Inattention (Matthew 11:16-19)

Photo by D A V I D S O N L U N A on Unsplash

Jesus has just given a hard message to the crowd who had gathered after His   dialogue with John’s disciples. He had told them that John was the last prophet of the old order, and in fact also one of a different order, because John was Malachi 4:5-6 incarnate. That’s a difficult thing to grasp. So difficult it could cause those who heard it to turn away from Jesus and His teaching. To this same crowd Jesus now says, “He who has ears, let him hear.” In other words, if you have any spiritual hearing, listen! Jesus is not fooling around here. He is telling a profound truth. We do well to carefully consider what He has said and is about to say. 

All through His teaching Jesus sprinkled difficult to grasp concepts that challenged those who were listening. He did that so that those who wanted more of Him would be intrigued and drawn in, and those who were just along for the ride would be offended and leave. Jesus seems to have little patience for gathering a crowd around Him who are not sold out for the Father and His kingdom. He knows much of the crowd is only curious, not serious. Such people murmur and grumble as soon as their curiosity is no longer tickled. They are after entertainment, not spiritual truth. Jesus knows this. 

Grumblers and back-biters have no stomach to be challenged with difficult-to-accept spiritual meat. Their spiritual appetite is immediately put off, and they turn away in disgust. Those who are left are genuinely after truth. That is who Jesus is after. He wants His followers to be sold out for the Father and the Father’s ways. 

Unfortunately as Jesus looks at the crowd, He knows most of them are not really there for Him. But then, they weren’t really there for John either. 

“To what can I compare this generation? They are like children sitting in the marketplaces and calling out to others: “ ‘We played the flute for you,  and you did not dance; we sang a dirge, and you did not mourn.’ For John came neither eating nor drinking, and they say, ‘He has a demon.’ The Son of Man came eating and drinking, and they say, ‘Here is a glutton and a drunkard, a friend of tax collectors and “sinners.”’ But wisdom is proved right by her actions.”

In a most interesting way, Jesus is saying the crowd lacks spiritual maturity. They are like children playing games, so focused on themselves they refuse to respond to either happy music or sad. They saw John practicing baptism for repentance in the desert and they labeled him possessed. They see Jesus bringing the Good News of God everywhere He goes and they label Him unrighteous. In both instances they focus entirely on circumstance, as though they cannot hear a word being said by either John or Jesus. They are deaf to good news and sad news. No doubt such an analogy would be highly offensive to those listening. But Jesus is unconcerned about offending them. He knows they aren’t listening to a word He is saying. 

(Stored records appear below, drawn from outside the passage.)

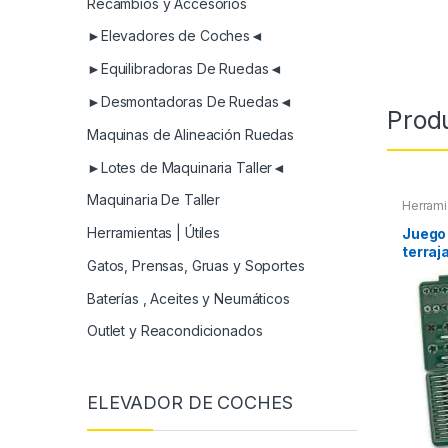
Recambios y Accesorios
►Elevadores de Coches◄
►Equilibradoras De Ruedas◄
►Desmontadoras De Ruedas◄
Prod
Maquinas de Alineación Ruedas
►Lotes de Maquinaria Taller◄
Maquinaria De Taller
Herrami
Roscas,
Maletin
Herramientas | Útiles
Juego
Extract
terraj
otros
Gatos, Prensas, Gruas y Soportes
Baterías , Aceites y Neumáticos
Outlet y Reacondicionados
ELEVADOR DE COCHES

It is one of the saddest scenes in all of Matthew’s Gospel. Jesus’ teaching is like the most beautiful music mankind could ever hear, being played by a professional orchestra to a crowd of people who have no ears to hear.

How unresponsive we are to the voice of God: we have to be told again and again what we must do and what we must avoid. There is so much self-will, so much in us which is opposed to God, that a single order from Him is not sufficient. What vile and intractable creatures we are, still are, even if regenerate.

A.W. Pink

APPLICATION: Intentionality

Michael Barrett noted, “Few things are more disappointing and frustrating to parents than unresponsive children.” If that is so for us, how much more so for God? Let us ask God to search our hearts and point out any ways we disappoint Him.